A former client of Lacayo’s told Mission Local that Lacayo is often recommended to others by word of mouth. Trust in community members, he says, sometimes supersedes trust in institutions.
“I am not saying that Lacayo is an honest man, by no stretch of my imagination,” said the former client. “But he is a complex man who finds himself filling a void.”
“While in his office, I did see the Trump signs and heard his rants about Trump, but what I did also see is a man who offers a service to members of the Latino community who often find lack of trust with government agencies,” he wrote in an email to Mission Local.
Lacayo says that his relationships with his neighbors or his clientele have not changed since he was sued in 2016, 2022, and again in 2025, though some who have worked in the building, including a lawyer who worked across the hall, have testified against him.

During Mission Local’s Sept. 25 interview, Lacayo handed over a flyer for Viva Nicaragua, a large, popular cultural festival held in Newark, California, that he is attending. “Every one of those 20,000 people are going to kiss my ass,” he said, smiling.
Lacayo, for his part, finds little wrong with the mass arrests and deportation of Latino immigrants.
Mission Local’s interview with Lacayo was interrupted several times by calls to his cell. His ringtone is set to the theme of “Law and Order.” Lacayo answered every time, dispensing legal advice on family matters, and on what he referred to as a phone scam.
When not on the phone, he scrolled through Facebook and pointed to posts accusing Democrats of far-fetched crimes, played DVD recordings of his appearances on Fox News, and veered into stories of his past that bordered on the absurd.
He claimed that he was Trump’s personal advisor and that, before becoming a tax notary, he was recruited by American intelligence to be a go-between between the Feds and the Sandinistas.

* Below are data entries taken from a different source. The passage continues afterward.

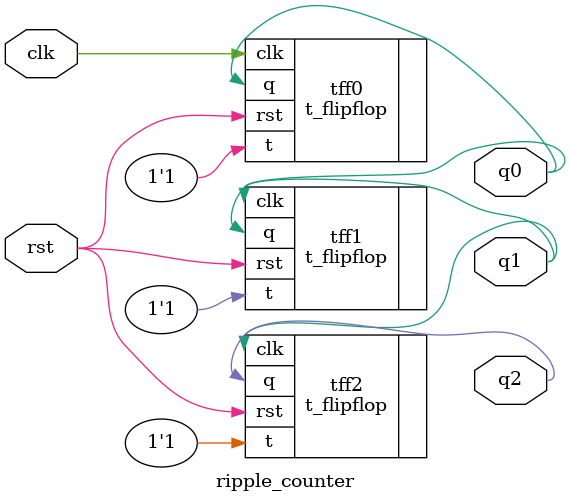
<source format=v>
`timescale 1ns / 1ps
module ripple_counter(
    input clk,
    input rst,
    output q0,
    output q1,
    output q2
    );
   
   t_flipflop tff0(
   .clk(clk),
   .rst(rst),
   .t(1'b1),
   .q(q0)
   );
   
   t_flipflop tff1(
   .clk(q0),
   .rst(rst),
   .t(1'b1),
   .q(q1)
   );
   
   t_flipflop tff2(
   .clk(q1),
   .rst(rst),
   .t(1'b1),
   .q(q2)
   );
   
   
endmodule

</source>
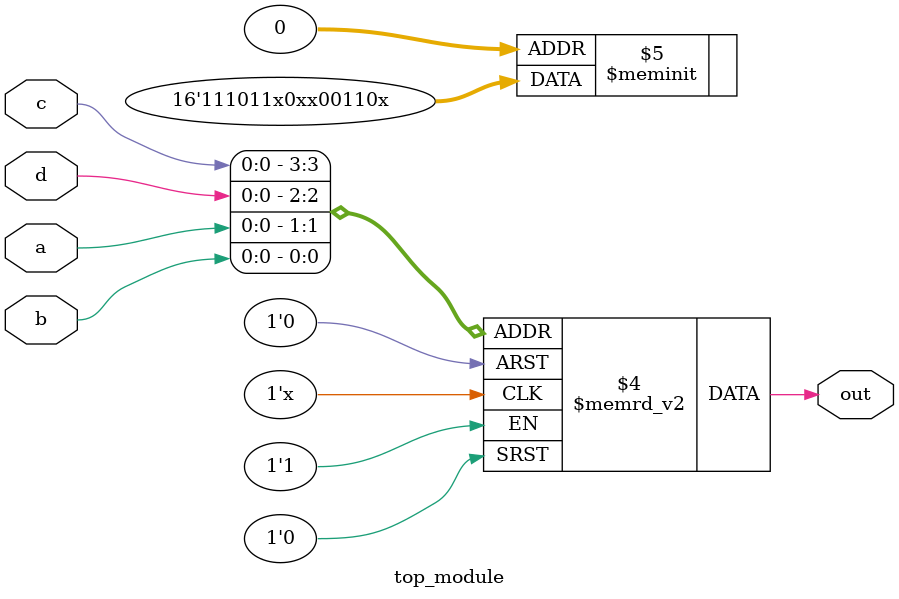
<source format=sv>
module top_module (
    input a, 
    input b,
    input c,
    input d,
    output reg out
);

always @(*) begin
    case ({c, d, a, b})
        4'b0001: out = 1'b0; // 00 01
        4'b0010: out = 1'b1; // 00 10
        4'b0011: out = 1'b1; // 00 11
        4'b0100: out = 1'b0; // 01 00
        4'b0101: out = 1'b0; // 01 01
        4'b1000: out = 1'b0; // 11 00
        4'b1010: out = 1'b1; // 11 10
        4'b1011: out = 1'b1; // 11 11
        4'b1100: out = 1'b0; // 10 00
        4'b1101: out = 1'b1; // 10 01
        4'b1110: out = 1'b1; // 10 10
        4'b1111: out = 1'b1; // 10 11
        default: out = 1'bx; // don't-care conditions
    endcase
end

endmodule

</source>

He boasted of personal relationships with numerous celebrities, including Bianca Jagger, whom he says invited him to a midnight rendezvous before he was apprehended by six Sandinista hitmen.
His stories abound: He claimed that he personally discovered Gavin Newsom when he was a young man working in a San Francisco bar, and alleged he was a key part of Arnold Schwarzenegger’s, Reagan’s, Bob Dole’s and John McCain’s campaigns.

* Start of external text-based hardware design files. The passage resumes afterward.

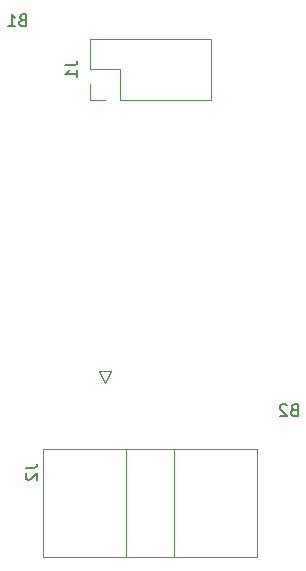
<source format=gbr>
%TF.GenerationSoftware,KiCad,Pcbnew,(7.0.0)*%
%TF.CreationDate,2023-03-14T22:16:56+02:00*%
%TF.ProjectId,cncd-esp01-board,636e6364-2d65-4737-9030-312d626f6172,rev?*%
%TF.SameCoordinates,Original*%
%TF.FileFunction,Legend,Bot*%
%TF.FilePolarity,Positive*%
%FSLAX46Y46*%
G04 Gerber Fmt 4.6, Leading zero omitted, Abs format (unit mm)*
G04 Created by KiCad (PCBNEW (7.0.0)) date 2023-03-14 22:16:56*
%MOMM*%
%LPD*%
G01*
G04 APERTURE LIST*
%ADD10C,0.150000*%
%ADD11C,0.120000*%
G04 APERTURE END LIST*
D10*
%TO.C,B1*%
X3404761Y-843571D02*
X3261904Y-891190D01*
X3261904Y-891190D02*
X3214285Y-938809D01*
X3214285Y-938809D02*
X3166666Y-1034047D01*
X3166666Y-1034047D02*
X3166666Y-1176904D01*
X3166666Y-1176904D02*
X3214285Y-1272142D01*
X3214285Y-1272142D02*
X3261904Y-1319761D01*
X3261904Y-1319761D02*
X3357142Y-1367380D01*
X3357142Y-1367380D02*
X3738094Y-1367380D01*
X3738094Y-1367380D02*
X3738094Y-367380D01*
X3738094Y-367380D02*
X3404761Y-367380D01*
X3404761Y-367380D02*
X3309523Y-415000D01*
X3309523Y-415000D02*
X3261904Y-462619D01*
X3261904Y-462619D02*
X3214285Y-557857D01*
X3214285Y-557857D02*
X3214285Y-653095D01*
X3214285Y-653095D02*
X3261904Y-748333D01*
X3261904Y-748333D02*
X3309523Y-795952D01*
X3309523Y-795952D02*
X3404761Y-843571D01*
X3404761Y-843571D02*
X3738094Y-843571D01*
X2214285Y-1367380D02*
X2785713Y-1367380D01*
X2499999Y-1367380D02*
X2499999Y-367380D01*
X2499999Y-367380D02*
X2595237Y-510238D01*
X2595237Y-510238D02*
X2690475Y-605476D01*
X2690475Y-605476D02*
X2785713Y-653095D01*
%TO.C,B2*%
X26404761Y-33843571D02*
X26261904Y-33891190D01*
X26261904Y-33891190D02*
X26214285Y-33938809D01*
X26214285Y-33938809D02*
X26166666Y-34034047D01*
X26166666Y-34034047D02*
X26166666Y-34176904D01*
X26166666Y-34176904D02*
X26214285Y-34272142D01*
X26214285Y-34272142D02*
X26261904Y-34319761D01*
X26261904Y-34319761D02*
X26357142Y-34367380D01*
X26357142Y-34367380D02*
X26738094Y-34367380D01*
X26738094Y-34367380D02*
X26738094Y-33367380D01*
X26738094Y-33367380D02*
X26404761Y-33367380D01*
X26404761Y-33367380D02*
X26309523Y-33415000D01*
X26309523Y-33415000D02*
X26261904Y-33462619D01*
X26261904Y-33462619D02*
X26214285Y-33557857D01*
X26214285Y-33557857D02*
X26214285Y-33653095D01*
X26214285Y-33653095D02*
X26261904Y-33748333D01*
X26261904Y-33748333D02*
X26309523Y-33795952D01*
X26309523Y-33795952D02*
X26404761Y-33843571D01*
X26404761Y-33843571D02*
X26738094Y-33843571D01*
X25785713Y-33462619D02*
X25738094Y-33415000D01*
X25738094Y-33415000D02*
X25642856Y-33367380D01*
X25642856Y-33367380D02*
X25404761Y-33367380D01*
X25404761Y-33367380D02*
X25309523Y-33415000D01*
X25309523Y-33415000D02*
X25261904Y-33462619D01*
X25261904Y-33462619D02*
X25214285Y-33557857D01*
X25214285Y-33557857D02*
X25214285Y-33653095D01*
X25214285Y-33653095D02*
X25261904Y-33795952D01*
X25261904Y-33795952D02*
X25833332Y-34367380D01*
X25833332Y-34367380D02*
X25214285Y-34367380D01*
%TO.C,J2*%
X3681380Y-38774666D02*
X4395666Y-38774666D01*
X4395666Y-38774666D02*
X4538523Y-38727047D01*
X4538523Y-38727047D02*
X4633761Y-38631809D01*
X4633761Y-38631809D02*
X4681380Y-38488952D01*
X4681380Y-38488952D02*
X4681380Y-38393714D01*
X3776619Y-39203238D02*
X3729000Y-39250857D01*
X3729000Y-39250857D02*
X3681380Y-39346095D01*
X3681380Y-39346095D02*
X3681380Y-39584190D01*
X3681380Y-39584190D02*
X3729000Y-39679428D01*
X3729000Y-39679428D02*
X3776619Y-39727047D01*
X3776619Y-39727047D02*
X3871857Y-39774666D01*
X3871857Y-39774666D02*
X3967095Y-39774666D01*
X3967095Y-39774666D02*
X4109952Y-39727047D01*
X4109952Y-39727047D02*
X4681380Y-39155619D01*
X4681380Y-39155619D02*
X4681380Y-39774666D01*
%TO.C,J1*%
X7047380Y-4686666D02*
X7761666Y-4686666D01*
X7761666Y-4686666D02*
X7904523Y-4639047D01*
X7904523Y-4639047D02*
X7999761Y-4543809D01*
X7999761Y-4543809D02*
X8047380Y-4400952D01*
X8047380Y-4400952D02*
X8047380Y-4305714D01*
X8047380Y-5686666D02*
X8047380Y-5115238D01*
X8047380Y-5400952D02*
X7047380Y-5400952D01*
X7047380Y-5400952D02*
X7190238Y-5305714D01*
X7190238Y-5305714D02*
X7285476Y-5210476D01*
X7285476Y-5210476D02*
X7333095Y-5115238D01*
D11*
%TO.C,J2*%
X10914000Y-30543000D02*
X10414000Y-31543000D01*
X9914000Y-30543000D02*
X10914000Y-30543000D01*
X10414000Y-31543000D02*
X9914000Y-30543000D01*
X23244000Y-37163000D02*
X5204000Y-37163000D01*
X16274000Y-37163000D02*
X16274000Y-46283000D01*
X12174000Y-37163000D02*
X12174000Y-46283000D01*
X5204000Y-37163000D02*
X5204000Y-46283000D01*
X23244000Y-46283000D02*
X23244000Y-37163000D01*
X5204000Y-46283000D02*
X23244000Y-46283000D01*
%TO.C,J1*%
X19400000Y-2420000D02*
X19400000Y-7620000D01*
X9120000Y-2420000D02*
X19400000Y-2420000D01*
X9120000Y-2420000D02*
X9120000Y-5020000D01*
X11720000Y-5020000D02*
X11720000Y-7620000D01*
X9120000Y-5020000D02*
X11720000Y-5020000D01*
X9120000Y-6290000D02*
X9120000Y-7620000D01*
X11720000Y-7620000D02*
X19400000Y-7620000D01*
X9120000Y-7620000D02*
X10450000Y-7620000D01*
%TD*%
M02*

</source>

After Schwarzenegger was elected governor of California, Lacayo continued, Yolanda Benson, Schwarzenegger’s then-aide, handed Lacayo a long list of jobs in the administration, asking him to take his pick.

Contacted to confirm this story, Benson spoke highly of Lacayo, despite his recent legal troubles, but said she had no memory of such an event taking place.
Lacayo’s faith in Trump, he says, has not faltered, despite Trump’s widespread crackdown on immigration. The mass deportations of Latino immigrants, insists Lacayo, are necessary to rid the city of crime.
Those who are deported, Lacayo says, are mostly criminals. But that is not true: More than 70 percent of those currently in ICE detention do not have a criminal record.
When asked how he would react if one of his employees, or a member of the community he says that he cares for, were deported, Lacayo simply shrugged.
“Mistakes happen,” he said. “I’d recommend getting a lawyer.”




“If I see someone drowning in a pool, am I not supposed to reach out a hand to help?” asked Lacayo
Please do reach out……but don’t go to the pool administrator expecting a paycheck if you’re not hired as lifeguard.
Griftocracy.
I’m surprised to learn he has no known connections to London Breed.
Lacayo’s connections are to the small Republican establishment here, and their related cops like former Chief Ribera. That’s why Lacayo at his previous location used to park his Cadillac and a rental stretch limo illegally in the very narrow Kingston alley, yet the SFPD sergeant then on the beat protected them from ever getting a ticket. I still remember that sergeant telling locals they had to move along when stopped to unload groceries. SOB.
Well he sounds like a complete fabulist, almost as bad as George Santos. And I’m sure he has more than $1,200 to his name, given the fees he was charging. Hope they take him for all he’s worth.